** Opening DATA TO PROCESS block **

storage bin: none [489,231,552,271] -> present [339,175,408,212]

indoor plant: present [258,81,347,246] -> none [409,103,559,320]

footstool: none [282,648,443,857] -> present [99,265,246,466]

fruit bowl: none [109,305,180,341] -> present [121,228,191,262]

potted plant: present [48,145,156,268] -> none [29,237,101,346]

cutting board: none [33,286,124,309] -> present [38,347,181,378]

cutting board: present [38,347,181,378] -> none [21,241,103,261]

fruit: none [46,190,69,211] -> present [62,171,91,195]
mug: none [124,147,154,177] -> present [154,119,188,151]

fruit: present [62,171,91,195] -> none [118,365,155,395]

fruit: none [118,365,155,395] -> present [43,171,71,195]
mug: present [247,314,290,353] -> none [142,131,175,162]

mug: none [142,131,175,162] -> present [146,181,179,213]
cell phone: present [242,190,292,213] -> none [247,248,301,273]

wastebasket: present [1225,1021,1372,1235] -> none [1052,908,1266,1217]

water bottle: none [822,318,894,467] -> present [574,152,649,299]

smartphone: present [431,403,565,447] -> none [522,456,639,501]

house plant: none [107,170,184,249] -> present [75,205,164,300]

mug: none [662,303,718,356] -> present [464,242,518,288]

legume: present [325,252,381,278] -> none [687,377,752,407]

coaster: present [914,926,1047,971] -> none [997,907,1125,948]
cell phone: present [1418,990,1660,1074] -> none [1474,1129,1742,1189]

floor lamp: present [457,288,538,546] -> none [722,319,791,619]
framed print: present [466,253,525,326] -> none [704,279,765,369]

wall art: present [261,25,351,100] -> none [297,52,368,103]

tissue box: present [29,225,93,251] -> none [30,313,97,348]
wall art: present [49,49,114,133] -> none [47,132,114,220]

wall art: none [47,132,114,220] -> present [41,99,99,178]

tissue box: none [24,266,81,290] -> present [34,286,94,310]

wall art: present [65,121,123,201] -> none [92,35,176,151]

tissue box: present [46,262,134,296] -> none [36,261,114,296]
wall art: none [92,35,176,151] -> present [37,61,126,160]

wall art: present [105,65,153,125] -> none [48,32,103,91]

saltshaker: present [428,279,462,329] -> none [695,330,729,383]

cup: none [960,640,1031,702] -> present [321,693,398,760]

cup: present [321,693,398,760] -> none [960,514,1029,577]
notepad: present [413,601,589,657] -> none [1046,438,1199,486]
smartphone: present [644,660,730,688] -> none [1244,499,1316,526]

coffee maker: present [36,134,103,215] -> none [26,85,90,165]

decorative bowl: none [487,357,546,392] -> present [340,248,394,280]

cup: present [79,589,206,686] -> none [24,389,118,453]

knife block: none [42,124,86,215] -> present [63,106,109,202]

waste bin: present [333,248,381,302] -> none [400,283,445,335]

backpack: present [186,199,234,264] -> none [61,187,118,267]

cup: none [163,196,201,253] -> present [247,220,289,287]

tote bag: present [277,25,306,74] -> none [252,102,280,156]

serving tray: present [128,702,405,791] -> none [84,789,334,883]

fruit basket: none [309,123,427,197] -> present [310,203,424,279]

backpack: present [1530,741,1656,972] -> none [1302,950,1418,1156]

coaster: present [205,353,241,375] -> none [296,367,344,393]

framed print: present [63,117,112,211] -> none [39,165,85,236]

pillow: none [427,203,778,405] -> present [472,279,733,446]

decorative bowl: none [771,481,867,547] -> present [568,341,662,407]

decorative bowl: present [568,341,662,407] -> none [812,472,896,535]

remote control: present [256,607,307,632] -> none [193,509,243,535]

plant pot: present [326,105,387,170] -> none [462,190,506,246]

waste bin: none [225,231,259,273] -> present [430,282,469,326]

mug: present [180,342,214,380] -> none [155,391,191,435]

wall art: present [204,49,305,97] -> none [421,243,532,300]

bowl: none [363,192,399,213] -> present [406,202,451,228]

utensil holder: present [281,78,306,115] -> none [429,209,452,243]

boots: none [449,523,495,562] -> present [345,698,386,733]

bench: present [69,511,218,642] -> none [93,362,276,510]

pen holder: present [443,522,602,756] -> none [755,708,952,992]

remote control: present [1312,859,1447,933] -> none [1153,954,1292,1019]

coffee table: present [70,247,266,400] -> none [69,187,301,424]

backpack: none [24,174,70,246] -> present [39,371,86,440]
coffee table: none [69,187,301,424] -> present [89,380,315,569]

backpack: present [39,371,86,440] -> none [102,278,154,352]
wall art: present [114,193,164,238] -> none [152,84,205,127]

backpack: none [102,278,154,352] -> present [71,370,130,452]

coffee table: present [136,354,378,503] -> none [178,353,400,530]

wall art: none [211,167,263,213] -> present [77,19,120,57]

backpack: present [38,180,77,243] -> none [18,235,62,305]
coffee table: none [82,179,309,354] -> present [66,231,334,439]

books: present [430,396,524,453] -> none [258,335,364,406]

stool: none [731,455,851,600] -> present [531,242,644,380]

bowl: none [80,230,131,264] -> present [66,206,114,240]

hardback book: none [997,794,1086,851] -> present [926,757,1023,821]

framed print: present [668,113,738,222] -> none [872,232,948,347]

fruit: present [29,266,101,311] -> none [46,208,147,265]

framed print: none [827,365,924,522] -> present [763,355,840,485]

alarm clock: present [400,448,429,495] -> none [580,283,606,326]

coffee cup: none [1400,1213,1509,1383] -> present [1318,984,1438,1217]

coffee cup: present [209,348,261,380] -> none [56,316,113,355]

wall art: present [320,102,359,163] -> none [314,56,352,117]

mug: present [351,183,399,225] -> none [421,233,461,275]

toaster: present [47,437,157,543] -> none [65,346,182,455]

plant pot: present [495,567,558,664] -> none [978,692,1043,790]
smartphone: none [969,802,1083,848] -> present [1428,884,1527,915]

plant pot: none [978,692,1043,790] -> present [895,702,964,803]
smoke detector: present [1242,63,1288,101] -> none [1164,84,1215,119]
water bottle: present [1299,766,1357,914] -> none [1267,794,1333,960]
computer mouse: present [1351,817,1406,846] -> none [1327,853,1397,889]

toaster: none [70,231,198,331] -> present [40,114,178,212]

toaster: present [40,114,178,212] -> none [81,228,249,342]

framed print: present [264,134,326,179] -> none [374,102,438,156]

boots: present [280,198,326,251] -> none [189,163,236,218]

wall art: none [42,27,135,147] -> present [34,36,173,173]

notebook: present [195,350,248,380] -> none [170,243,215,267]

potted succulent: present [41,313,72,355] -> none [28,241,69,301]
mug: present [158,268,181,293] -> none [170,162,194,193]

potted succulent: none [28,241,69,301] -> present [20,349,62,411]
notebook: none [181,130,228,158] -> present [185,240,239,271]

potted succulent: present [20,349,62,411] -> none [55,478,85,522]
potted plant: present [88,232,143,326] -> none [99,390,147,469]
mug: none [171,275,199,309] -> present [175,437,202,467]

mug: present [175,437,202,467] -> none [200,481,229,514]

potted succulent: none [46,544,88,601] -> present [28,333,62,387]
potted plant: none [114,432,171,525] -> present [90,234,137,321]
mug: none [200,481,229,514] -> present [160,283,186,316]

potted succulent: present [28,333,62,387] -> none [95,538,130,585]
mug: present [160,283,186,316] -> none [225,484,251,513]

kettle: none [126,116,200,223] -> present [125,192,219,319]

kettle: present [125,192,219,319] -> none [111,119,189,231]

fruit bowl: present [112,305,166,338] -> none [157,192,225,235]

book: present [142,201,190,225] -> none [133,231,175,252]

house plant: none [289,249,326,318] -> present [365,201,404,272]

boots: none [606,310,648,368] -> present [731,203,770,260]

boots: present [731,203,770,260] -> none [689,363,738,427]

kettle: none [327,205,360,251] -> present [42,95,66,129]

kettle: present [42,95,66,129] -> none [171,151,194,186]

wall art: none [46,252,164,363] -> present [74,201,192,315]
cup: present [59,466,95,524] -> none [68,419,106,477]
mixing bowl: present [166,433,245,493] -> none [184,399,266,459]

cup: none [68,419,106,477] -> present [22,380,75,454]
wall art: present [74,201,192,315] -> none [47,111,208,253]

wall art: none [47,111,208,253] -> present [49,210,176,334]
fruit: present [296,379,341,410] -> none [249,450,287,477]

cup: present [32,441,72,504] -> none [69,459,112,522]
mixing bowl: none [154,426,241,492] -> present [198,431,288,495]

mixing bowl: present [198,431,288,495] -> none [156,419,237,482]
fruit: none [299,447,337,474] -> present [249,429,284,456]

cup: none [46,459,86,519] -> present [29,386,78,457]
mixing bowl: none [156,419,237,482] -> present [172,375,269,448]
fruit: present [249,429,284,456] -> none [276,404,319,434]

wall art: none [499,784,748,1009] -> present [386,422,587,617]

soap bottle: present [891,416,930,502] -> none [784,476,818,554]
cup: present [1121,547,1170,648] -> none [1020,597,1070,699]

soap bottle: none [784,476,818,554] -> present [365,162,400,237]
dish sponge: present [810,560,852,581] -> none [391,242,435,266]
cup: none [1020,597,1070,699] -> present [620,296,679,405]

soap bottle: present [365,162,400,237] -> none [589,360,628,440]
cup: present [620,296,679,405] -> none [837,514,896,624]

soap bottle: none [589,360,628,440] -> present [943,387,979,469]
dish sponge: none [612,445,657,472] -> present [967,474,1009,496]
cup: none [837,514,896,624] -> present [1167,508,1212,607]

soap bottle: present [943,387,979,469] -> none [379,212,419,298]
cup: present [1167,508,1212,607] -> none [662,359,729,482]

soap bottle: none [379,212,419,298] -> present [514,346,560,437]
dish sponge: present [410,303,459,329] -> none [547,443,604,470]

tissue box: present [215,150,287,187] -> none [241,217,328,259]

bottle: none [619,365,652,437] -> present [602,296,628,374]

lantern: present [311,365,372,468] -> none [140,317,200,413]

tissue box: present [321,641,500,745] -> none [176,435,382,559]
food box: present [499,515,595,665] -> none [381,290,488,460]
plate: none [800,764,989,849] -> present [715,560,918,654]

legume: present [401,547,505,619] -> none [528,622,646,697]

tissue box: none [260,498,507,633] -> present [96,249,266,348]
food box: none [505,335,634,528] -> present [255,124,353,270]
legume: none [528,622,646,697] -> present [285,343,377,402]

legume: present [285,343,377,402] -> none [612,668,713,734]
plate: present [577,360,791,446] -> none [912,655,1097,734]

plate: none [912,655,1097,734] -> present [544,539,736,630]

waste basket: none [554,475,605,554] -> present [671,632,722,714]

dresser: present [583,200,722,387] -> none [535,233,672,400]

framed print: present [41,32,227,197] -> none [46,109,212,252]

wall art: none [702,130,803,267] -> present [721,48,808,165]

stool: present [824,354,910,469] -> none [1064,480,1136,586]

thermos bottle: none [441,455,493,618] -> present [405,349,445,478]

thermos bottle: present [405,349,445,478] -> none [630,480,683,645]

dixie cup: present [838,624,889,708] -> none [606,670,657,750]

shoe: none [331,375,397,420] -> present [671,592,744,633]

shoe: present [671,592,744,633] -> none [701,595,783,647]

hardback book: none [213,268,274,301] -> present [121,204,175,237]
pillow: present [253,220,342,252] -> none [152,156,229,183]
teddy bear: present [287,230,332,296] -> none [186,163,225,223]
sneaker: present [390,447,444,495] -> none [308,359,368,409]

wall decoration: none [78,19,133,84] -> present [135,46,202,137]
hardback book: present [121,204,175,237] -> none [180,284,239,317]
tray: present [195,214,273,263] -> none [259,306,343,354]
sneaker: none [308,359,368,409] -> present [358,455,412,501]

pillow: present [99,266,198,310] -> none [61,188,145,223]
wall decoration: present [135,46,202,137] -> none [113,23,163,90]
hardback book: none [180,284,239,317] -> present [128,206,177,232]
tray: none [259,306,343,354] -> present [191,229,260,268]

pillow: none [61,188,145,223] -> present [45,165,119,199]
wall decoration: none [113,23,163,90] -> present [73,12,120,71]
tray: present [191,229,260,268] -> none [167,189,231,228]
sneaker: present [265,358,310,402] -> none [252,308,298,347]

** Closing DATA TO PROCESS block **

PROBLEM STATEMENT:
Scan the entries and show every line in which the word "smartphone" is found.

EXERCISE SOLUTION:
smartphone: present [431,403,565,447] -> none [522,456,639,501]
smartphone: present [644,660,730,688] -> none [1244,499,1316,526]
smartphone: none [969,802,1083,848] -> present [1428,884,1527,915]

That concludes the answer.